Question

A metal block of mass 120 g is heated to a temperature of 100$^\circ$C and placed on a huge block of ice at 0$^\circ$C. The specific heat capacity of the metal is 0.12 cal/$^\circ$C and the latent heat of fusion of ice is 80 cal/g. The mass of the ice melted is:

• A. 120 g
• B. 128 g
• C. 115 g
• D. 18 g

Hint:

The energy required to melt ice is proportional to its mass and the latent heat of fusion. The energy transferred from the metal block is used to melt the ice.

Answer 1

The Correct Option is D

Step 1: The energy lost by the metal block will be used to melt the ice.

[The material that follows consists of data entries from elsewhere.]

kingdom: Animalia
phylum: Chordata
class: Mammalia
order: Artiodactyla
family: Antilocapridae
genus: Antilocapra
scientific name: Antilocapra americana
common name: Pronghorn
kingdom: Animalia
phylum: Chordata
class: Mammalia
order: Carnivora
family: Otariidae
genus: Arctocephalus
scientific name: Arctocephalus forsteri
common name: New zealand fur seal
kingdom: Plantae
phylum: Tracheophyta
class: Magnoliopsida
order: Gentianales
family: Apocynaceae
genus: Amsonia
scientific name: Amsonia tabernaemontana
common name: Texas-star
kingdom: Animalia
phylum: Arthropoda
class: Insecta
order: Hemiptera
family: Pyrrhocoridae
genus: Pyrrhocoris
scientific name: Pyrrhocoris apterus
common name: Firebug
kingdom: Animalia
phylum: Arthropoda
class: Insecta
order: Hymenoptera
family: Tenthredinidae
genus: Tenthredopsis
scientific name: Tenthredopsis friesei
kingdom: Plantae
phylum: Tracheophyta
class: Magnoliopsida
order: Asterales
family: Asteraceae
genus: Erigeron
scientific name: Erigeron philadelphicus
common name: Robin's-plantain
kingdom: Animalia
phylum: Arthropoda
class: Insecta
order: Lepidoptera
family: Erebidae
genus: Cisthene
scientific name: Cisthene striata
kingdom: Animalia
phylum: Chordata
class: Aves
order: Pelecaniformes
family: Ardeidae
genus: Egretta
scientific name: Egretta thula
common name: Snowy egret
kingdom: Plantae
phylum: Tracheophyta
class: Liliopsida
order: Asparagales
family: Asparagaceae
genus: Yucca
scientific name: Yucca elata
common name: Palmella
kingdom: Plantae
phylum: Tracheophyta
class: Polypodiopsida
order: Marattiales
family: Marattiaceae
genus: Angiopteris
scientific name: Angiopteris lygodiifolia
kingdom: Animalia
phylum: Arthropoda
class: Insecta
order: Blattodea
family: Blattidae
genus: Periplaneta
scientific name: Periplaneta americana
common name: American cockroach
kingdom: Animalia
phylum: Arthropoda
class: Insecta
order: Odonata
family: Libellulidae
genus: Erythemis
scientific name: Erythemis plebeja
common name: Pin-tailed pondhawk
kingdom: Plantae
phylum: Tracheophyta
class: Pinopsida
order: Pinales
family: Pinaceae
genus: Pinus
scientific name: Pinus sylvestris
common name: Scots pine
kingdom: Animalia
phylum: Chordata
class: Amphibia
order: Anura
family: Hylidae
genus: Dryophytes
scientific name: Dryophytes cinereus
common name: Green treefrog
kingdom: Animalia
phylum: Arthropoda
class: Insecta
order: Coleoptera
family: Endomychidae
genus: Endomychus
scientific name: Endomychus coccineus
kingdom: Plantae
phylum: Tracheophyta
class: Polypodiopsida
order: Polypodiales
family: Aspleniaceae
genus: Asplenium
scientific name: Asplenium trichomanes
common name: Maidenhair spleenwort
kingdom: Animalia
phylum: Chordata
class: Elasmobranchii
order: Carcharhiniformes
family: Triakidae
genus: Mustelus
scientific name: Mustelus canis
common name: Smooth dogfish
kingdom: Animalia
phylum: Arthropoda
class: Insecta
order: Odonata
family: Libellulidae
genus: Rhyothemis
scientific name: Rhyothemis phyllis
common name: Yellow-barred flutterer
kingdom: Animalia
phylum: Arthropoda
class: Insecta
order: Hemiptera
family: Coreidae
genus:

The energy lost by the metal block is given by: \[ Q_{\text{metal}} = m \cdot c \cdot \Delta T \] where \( m = 120 \, g \), \( c = 0.12 \, cal/g ^\circ C \), and \( \Delta T = 100 ^\circ C - 0 ^\circ C = 100 ^\circ C \). \[ Q_{\text{metal}} = 120 \times 0.12 \times 100 = 1440 \, \text{cal} \] 

 

Step 2: The energy required to melt the ice is: \[ Q_{\text{ice}} = m_{\text{ice}} \cdot L_f \] where \( L_f = 80 \, \text{cal/g} \) is the latent heat of fusion and \( m_{\text{ice}} \) is the mass of the ice melted. 

Step 3: Since all the energy from the metal is used to melt the ice: \[ 1440 = m_{\text{ice}} \times 80 \] \[ m_{\text{ice}} = \frac{1440}{80} = 18 \, \text{g} \]